Temperatures increased by 10 degrees Celsius. (This is compared to the temperature rise of 2.1 F (1.2 C) that we have seen since humans started burning fossil fuels). About 95% of marine life and 70% of terrestrial life has disappeared.

"It was too hot and too unpleasant for creatures to live," said Sutherland.

Were concentrations of greenhouse gases high during Permian-Triassic extinction? They were probably much higher than today. Some models suggest an increase of up to 3,500 parts per million (ppm). (As an indication, current carbon dioxide concentrations are just over 400 ppm – but this is still considered high).

But it is the rate of change in CO2 concentrations that makes the current situation unprecedented. Upon extinction in the Permian Triassic, it took thousands of years for temperatures to rise as high as they did – according to some studies, up to 150,000 years ago . During the Paleo-Eocene thermal maximum, considered as a case of extremely rapid warming, it took 10 000 to 20 000 years for the temperatures to reach their height.
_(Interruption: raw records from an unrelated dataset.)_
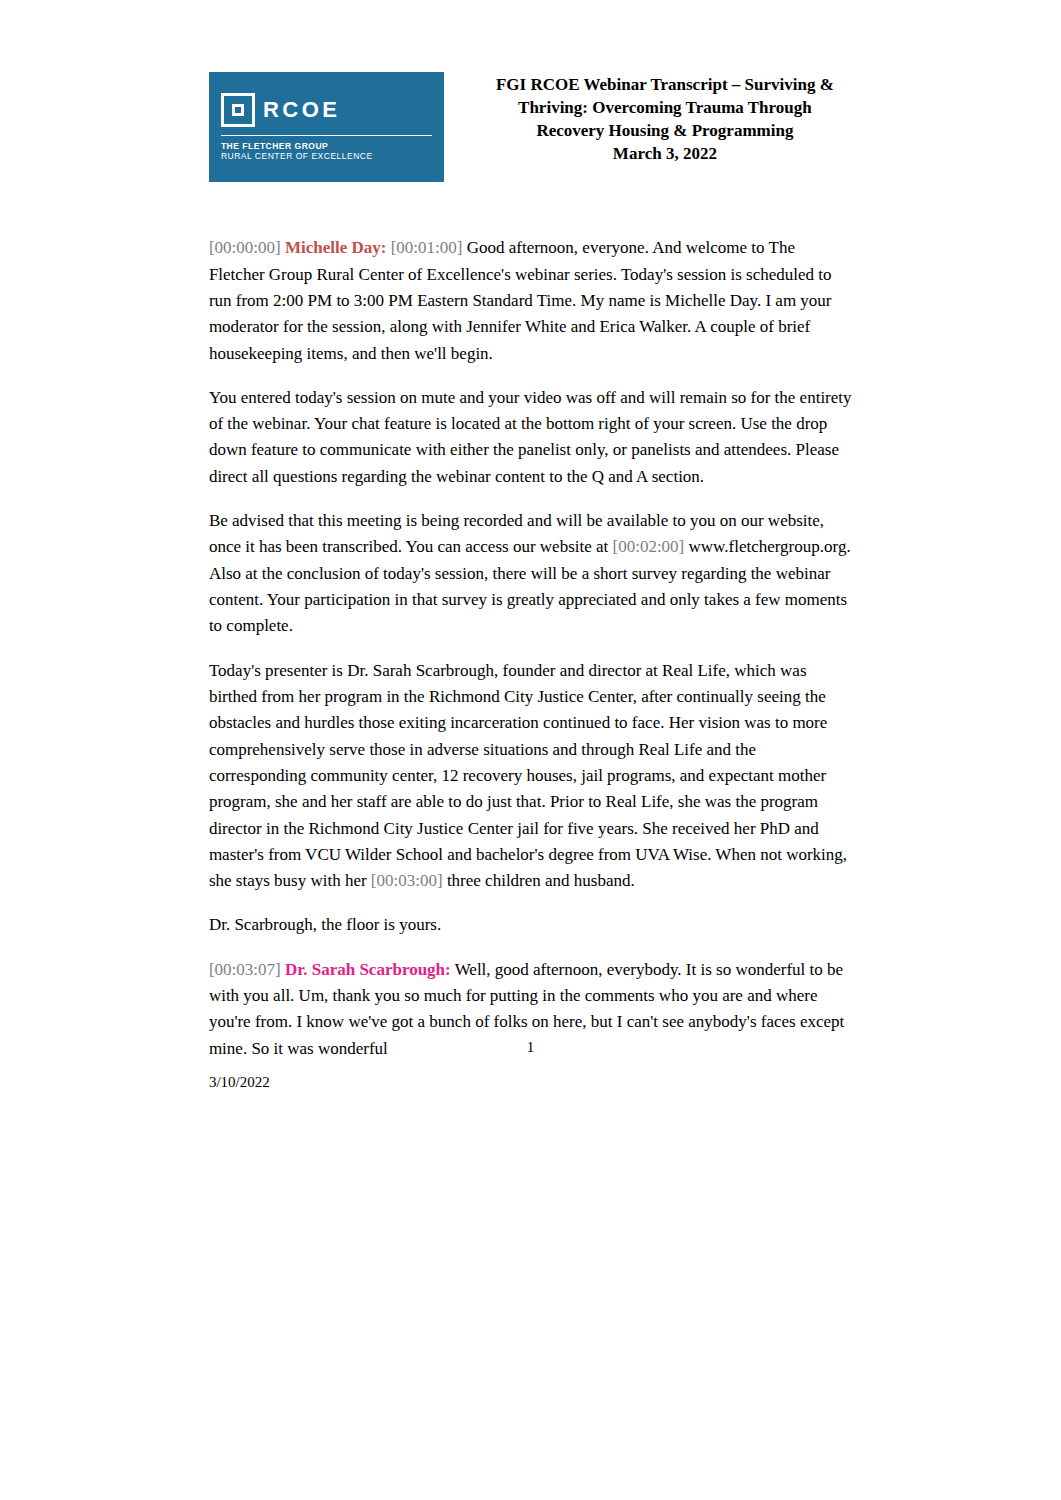RCOE
THE FLETCHER GROUP
RURAL CENTER OF EXCELLENCE
FGI RCOE Webinar Transcript – Surviving &
Thriving: Overcoming Trauma Through
Recovery Housing & Programming
March 3, 2022
[00:00:00] Michelle Day: [00:01:00] Good afternoon, everyone. And welcome to The Fletcher Group Rural Center of Excellence's webinar series. Today's session is scheduled to run from 2:00 PM to 3:00 PM Eastern Standard Time. My name is Michelle Day. I am your moderator for the session, along with Jennifer White and Erica Walker. A couple of brief housekeeping items, and then we'll begin.
You entered today's session on mute and your video was off and will remain so for the entirety of the webinar. Your chat feature is located at the bottom right of your screen. Use the drop down feature to communicate with either the panelist only, or panelists and attendees. Please direct all questions regarding the webinar content to the Q and A section.
Be advised that this meeting is being recorded and will be available to you on our website, once it has been transcribed. You can access our website at [00:02:00] www.fletchergroup.org. Also at the conclusion of today's session, there will be a short survey regarding the webinar content. Your participation in that survey is greatly appreciated and only takes a few moments to complete.
Today's presenter is Dr. Sarah Scarbrough, founder and director at Real Life, which was birthed from her program in the Richmond City Justice Center, after continually seeing the obstacles and hurdles those exiting incarceration continued to face. Her vision was to more comprehensively serve those in adverse situations and through Real Life and the corresponding community center, 12 recovery houses, jail programs, and expectant mother program, she and her staff are able to do just that. Prior to Real Life, she was the program director in the Richmond City Justice Center jail for five years. She received her PhD and master's from VCU Wilder School and bachelor's degree from UVA Wise. When not working, she stays busy with her [00:03:00] three children and husband.
Dr. Scarbrough, the floor is yours.
[00:03:07] Dr. Sarah Scarbrough: Well, good afternoon, everybody. It is so wonderful to be with you all. Um, thank you so much for putting in the comments who you are and where you're from. I know we've got a bunch of folks on here, but I can't see anybody's faces except mine. So it was wonderful
1
3/10/2022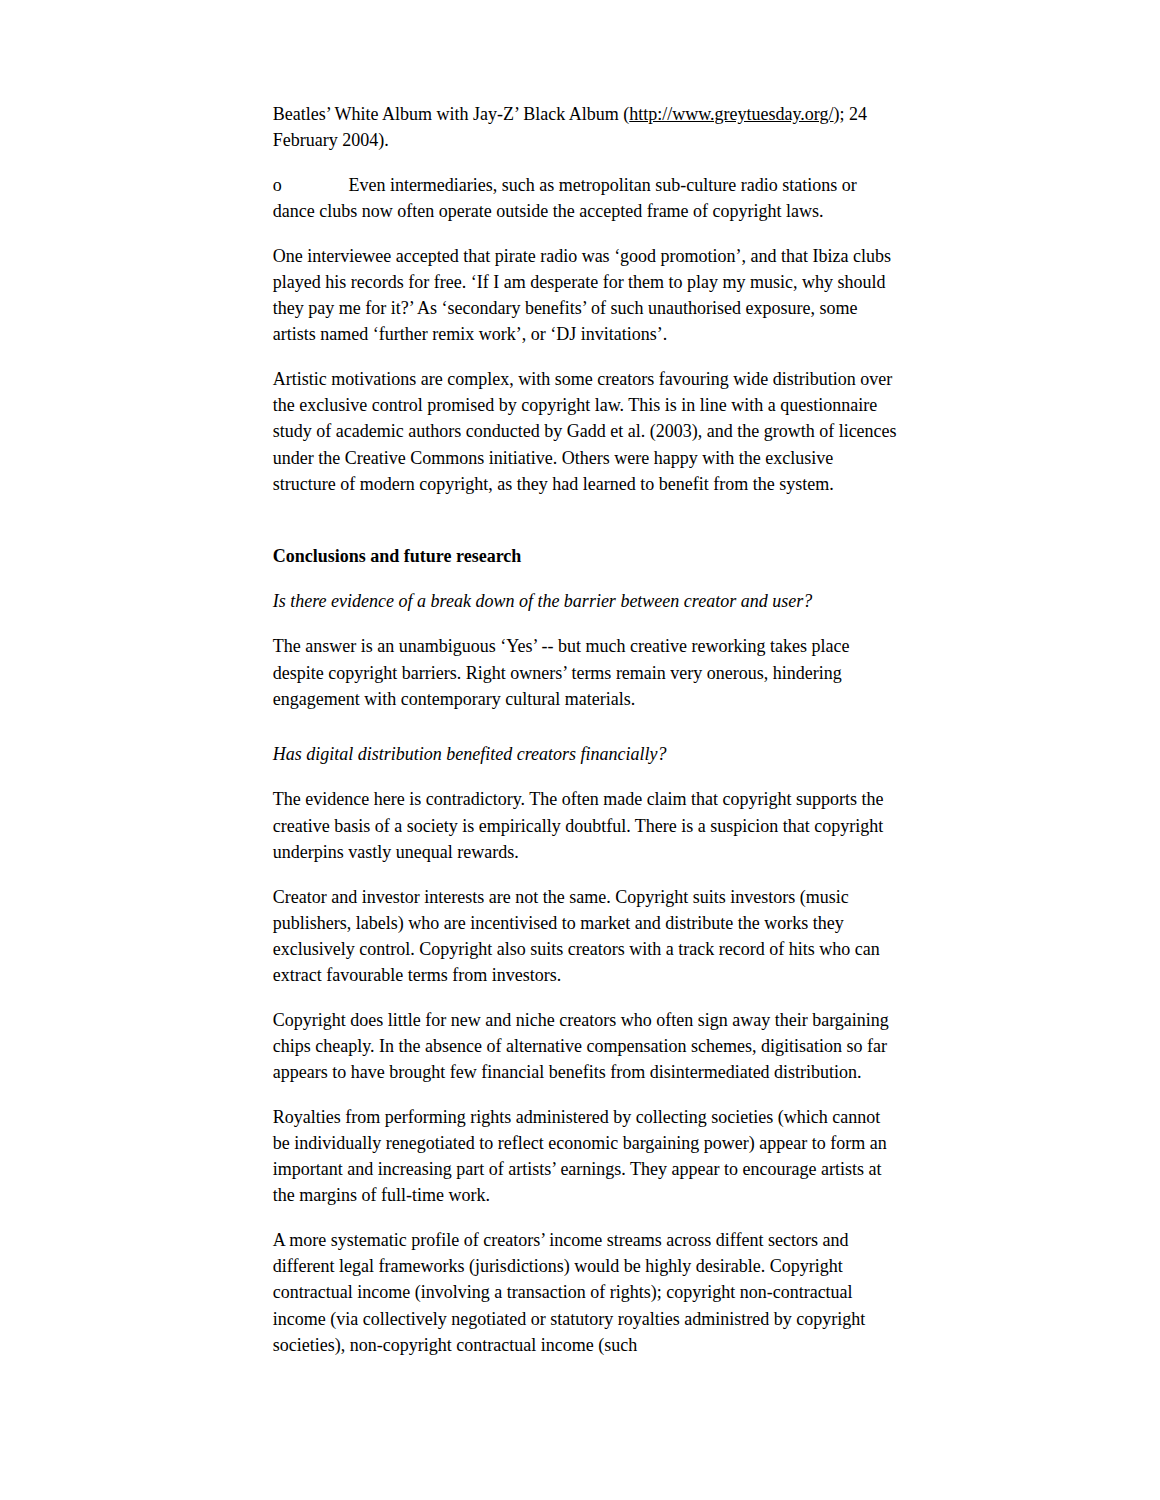Beatles’ White Album with Jay-Z’ Black Album (http://www.greytuesday.org/); 24 February 2004).
o Even intermediaries, such as metropolitan sub-culture radio stations or dance clubs now often operate outside the accepted frame of copyright laws.
One interviewee accepted that pirate radio was ‘good promotion’, and that Ibiza clubs played his records for free. ‘If I am desperate for them to play my music, why should they pay me for it?’ As ‘secondary benefits’ of such unauthorised exposure, some artists named ‘further remix work’, or ‘DJ invitations’.
Artistic motivations are complex, with some creators favouring wide distribution over the exclusive control promised by copyright law. This is in line with a questionnaire study of academic authors conducted by Gadd et al. (2003), and the growth of licences under the Creative Commons initiative. Others were happy with the exclusive structure of modern copyright, as they had learned to benefit from the system.
Conclusions and future research
Is there evidence of a break down of the barrier between creator and user?
The answer is an unambiguous ‘Yes’ -- but much creative reworking takes place despite copyright barriers. Right owners’ terms remain very onerous, hindering engagement with contemporary cultural materials.
Has digital distribution benefited creators financially?
The evidence here is contradictory. The often made claim that copyright supports the creative basis of a society is empirically doubtful. There is a suspicion that copyright underpins vastly unequal rewards.
Creator and investor interests are not the same. Copyright suits investors (music publishers, labels) who are incentivised to market and distribute the works they exclusively control. Copyright also suits creators with a track record of hits who can extract favourable terms from investors.
Copyright does little for new and niche creators who often sign away their bargaining chips cheaply. In the absence of alternative compensation schemes, digitisation so far appears to have brought few financial benefits from disintermediated distribution.
Royalties from performing rights administered by collecting societies (which cannot be individually renegotiated to reflect economic bargaining power) appear to form an important and increasing part of artists’ earnings. They appear to encourage artists at the margins of full-time work.
A more systematic profile of creators’ income streams across diffent sectors and different legal frameworks (jurisdictions) would be highly desirable. Copyright contractual income (involving a transaction of rights); copyright non-contractual income (via collectively negotiated or statutory royalties administred by copyright societies), non-copyright contractual income (such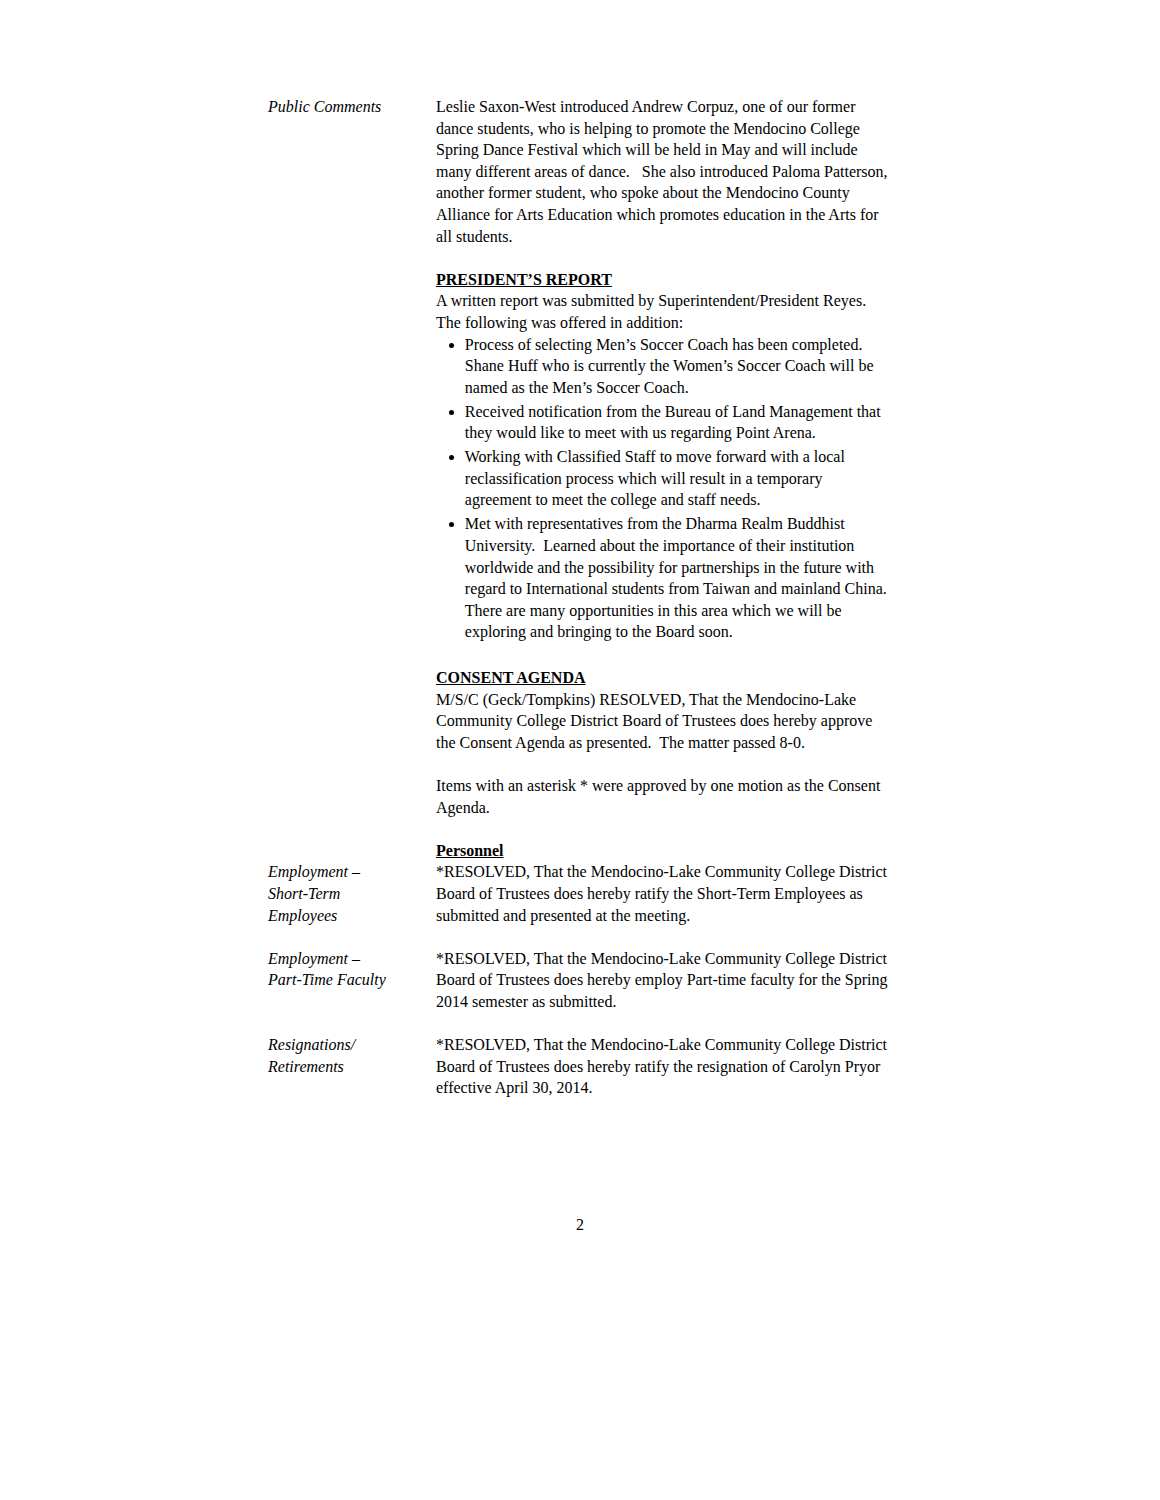| Public Comments | Leslie Saxon-West introduced Andrew Corpuz, one of our former dance students, who is helping to promote the Mendocino College Spring Dance Festival which will be held in May and will include many different areas of dance. She also introduced Paloma Patterson, another former student, who spoke about the Mendocino County Alliance for Arts Education which promotes education in the Arts for all students. |
| | PRESIDENT’S REPORT A written report was submitted by Superintendent/President Reyes. The following was offered in addition: Process of selecting Men’s Soccer Coach has been completed. Shane Huff who is currently the Women’s Soccer Coach will be named as the Men’s Soccer Coach. Received notification from the Bureau of Land Management that they would like to meet with us regarding Point Arena. Working with Classified Staff to move forward with a local reclassification process which will result in a temporary agreement to meet the college and staff needs. Met with representatives from the Dharma Realm Buddhist University. Learned about the importance of their institution worldwide and the possibility for partnerships in the future with regard to International students from Taiwan and mainland China. There are many opportunities in this area which we will be exploring and bringing to the Board soon. |
| | CONSENT AGENDA M/S/C (Geck/Tompkins) RESOLVED, That the Mendocino-Lake Community College District Board of Trustees does hereby approve the Consent Agenda as presented. The matter passed 8-0. |
| | Items with an asterisk * were approved by one motion as the Consent Agenda. |
| | Personnel |
| Employment – Short-Term Employees | *RESOLVED, That the Mendocino-Lake Community College District Board of Trustees does hereby ratify the Short-Term Employees as submitted and presented at the meeting. |
| Employment – Part-Time Faculty | *RESOLVED, That the Mendocino-Lake Community College District Board of Trustees does hereby employ Part-time faculty for the Spring 2014 semester as submitted. |
| Resignations/ Retirements | *RESOLVED, That the Mendocino-Lake Community College District Board of Trustees does hereby ratify the resignation of Carolyn Pryor effective April 30, 2014. |
2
The warming of today has only taken 150 years.

This is the biggest difference between today 's climate change and past climatic peaks. This is also what makes the consequences of the current climate change so difficult to predict, Castelltort said. The worry is not just "but the planet is warming up". The problem is that we do not know how fast is too fast for life to adjust, he said. On the basis of past warm-up events, no expert could say that the current rate of warming will not have dramatic consequences, he said. "We do not know how dramatic it is," he added.